= SuRe =

SuRe (The Standard for Sustainable and Resilient Infrastructure) is a global voluntary standard which integrates key criteria of sustainability and resilience into infrastructure development and upgrade. It has been developed by the Swiss Global Infrastructure Basel Foundation and the French bank Natixis.

The aim of the standard is twofold: it not only guides project owners to develop infrastructure projects that perform highly with regard to sustainability and resilience aspects — taking into account social, environmental and governance criteria and best practices; it also serves as a tool to communicate the sustainability and resilience benefits to potential investors, thus channelling more financial flows into infrastructure development and boosting sustainable socioeconomic development globally.
The Standard was launched at 2015 United Nations Climate Change Conference (COP21).

SuRe® is governed by three bodies (Secretariat, Standard Committee and Stakeholder Council) in an effort to maintain a balanced representation of stakeholders in the standard development and provide transparent and due process safeguards while ensuring independence, transparency and credibility.
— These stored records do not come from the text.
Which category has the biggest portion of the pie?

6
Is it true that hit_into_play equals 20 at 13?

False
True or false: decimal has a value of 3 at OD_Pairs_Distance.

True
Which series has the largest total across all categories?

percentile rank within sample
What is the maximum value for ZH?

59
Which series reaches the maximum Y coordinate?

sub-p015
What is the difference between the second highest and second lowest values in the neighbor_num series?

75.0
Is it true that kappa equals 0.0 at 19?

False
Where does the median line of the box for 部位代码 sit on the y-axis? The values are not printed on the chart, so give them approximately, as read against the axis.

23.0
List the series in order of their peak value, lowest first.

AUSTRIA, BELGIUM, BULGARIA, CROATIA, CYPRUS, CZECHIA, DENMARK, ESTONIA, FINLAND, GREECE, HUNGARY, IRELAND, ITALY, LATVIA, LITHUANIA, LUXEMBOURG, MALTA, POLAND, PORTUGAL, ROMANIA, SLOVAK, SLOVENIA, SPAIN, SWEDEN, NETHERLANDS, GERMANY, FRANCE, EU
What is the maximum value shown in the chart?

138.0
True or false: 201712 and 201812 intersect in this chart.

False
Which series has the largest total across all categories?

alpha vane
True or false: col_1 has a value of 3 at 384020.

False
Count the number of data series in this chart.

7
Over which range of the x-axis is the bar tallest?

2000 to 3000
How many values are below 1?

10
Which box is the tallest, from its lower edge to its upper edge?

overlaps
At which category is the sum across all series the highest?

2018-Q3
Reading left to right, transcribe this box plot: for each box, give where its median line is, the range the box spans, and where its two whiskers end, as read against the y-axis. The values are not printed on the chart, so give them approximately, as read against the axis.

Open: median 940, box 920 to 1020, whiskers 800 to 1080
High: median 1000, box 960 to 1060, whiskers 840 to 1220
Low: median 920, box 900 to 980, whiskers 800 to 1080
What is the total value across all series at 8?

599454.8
GIB has also developed the SuRe® SmartScan, a simplified version of the SuRe® Standard which serves as a self-assessment tool for infrastructure project developers. It provides them with a comprehensive and time-efficient analysis of the various themes covered by the SuRe® Standard, offering a solid foundation for projects that are planning to become certified by the SuRe® Standard in the future. Upon completion of the SmartScan, project developers receive a spider diagram evaluation, which indicates their project’s performance in the different themes and benchmarks the performances with other SmartScan assessed projects.